The thing that breaks my heart, right into, much like a Chinese fortune cookie, is to know that when life gets tough or even unbearable , that I have some place to turn. Someone who wants to walk with me through every aspect of life, even the really messy tough things to navigate. When I'm scared, when I feel all alone in the world, when I'm unsure about myself, life and which road to take. When I need protection, or providing for , or just his providence and presence, God is always there for me. He wants to hear from me and He wants to spend time with me. He wants the best for me , even when I'm wrong about what I think that may be. ☺️ I know that He will never leave me or forsake me. When I loose my job, He comforts me. When I get a bad health diagnosis, He comforts me. When I loose a parent, the one person on the planet who has been there with me all of my days, He comforts me. The thing that breaks my heart is that I have so much that they will never be able to experience or benefit from just because they choose not to, yes they make a choice and even when we make no selection, we are still choosing. I take it on and upon myself, that I left them a little further away from God then they were before they met me....and that's a really hard one to swallow.

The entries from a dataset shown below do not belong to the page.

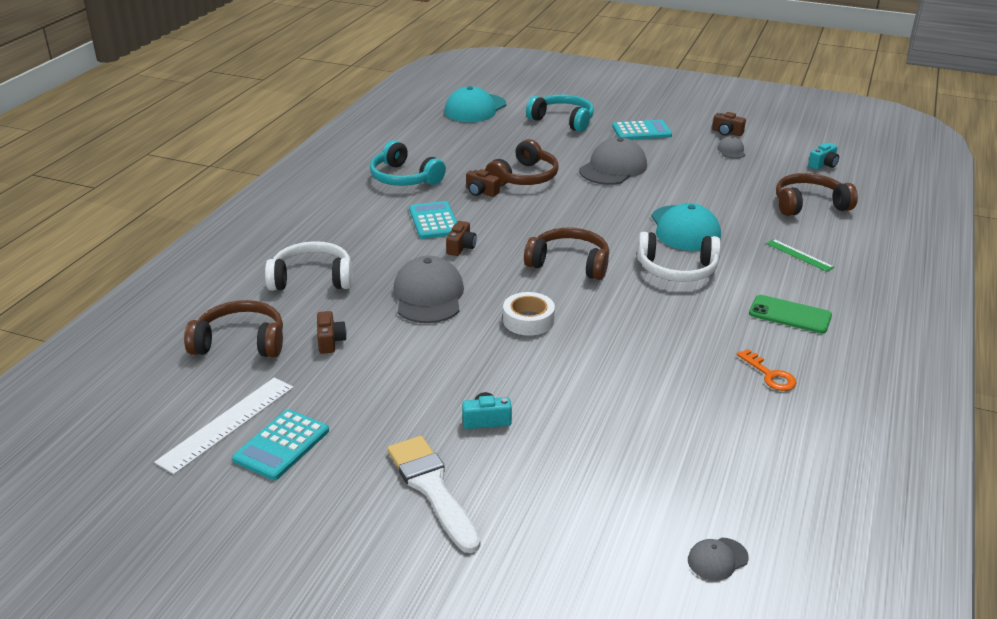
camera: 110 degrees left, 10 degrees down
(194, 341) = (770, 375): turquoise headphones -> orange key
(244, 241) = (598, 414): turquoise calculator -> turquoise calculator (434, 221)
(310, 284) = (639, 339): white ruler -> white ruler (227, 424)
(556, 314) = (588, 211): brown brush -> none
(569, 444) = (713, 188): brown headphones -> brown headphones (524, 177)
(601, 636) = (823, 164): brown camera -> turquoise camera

You just know that can't be the end of the story, because as long as there is breath in our lungs, then there is always hope, and where there is hope, there is forgiveness and second chances, even if it's really the three hundredth time of second chances ☺️☺️. God is the game changer, not me. He's the one who heals hearts. He's the one who takes away sins. He's the one who washes us clean. He's the author of Salvation and offers it freely to all who accepts what Jesus did on the cross. He is the One who is making all things new again, including us. Sadly my efforts were futile and closely to a lie, even though I tried my hardest to love them as much as I could, while hiding behind a wall like a coward to ensure that I didn't get hurt, while inflicting more pain, by being less than genuine. To whoever this person is or was in my life and perhaps your 's as well, I'm genuinely sorry from the bottom of my heart. All of the things and the ways that I failed you, God is still standing and waiting to make it right. Where I failed, God can't and never will fail you and can love your fragile and in many pieces heart perfectly. If its not right, then God's not done with it, but the choice is yours if you just want to continue on with going through with things that are just bound to leave more marks on you.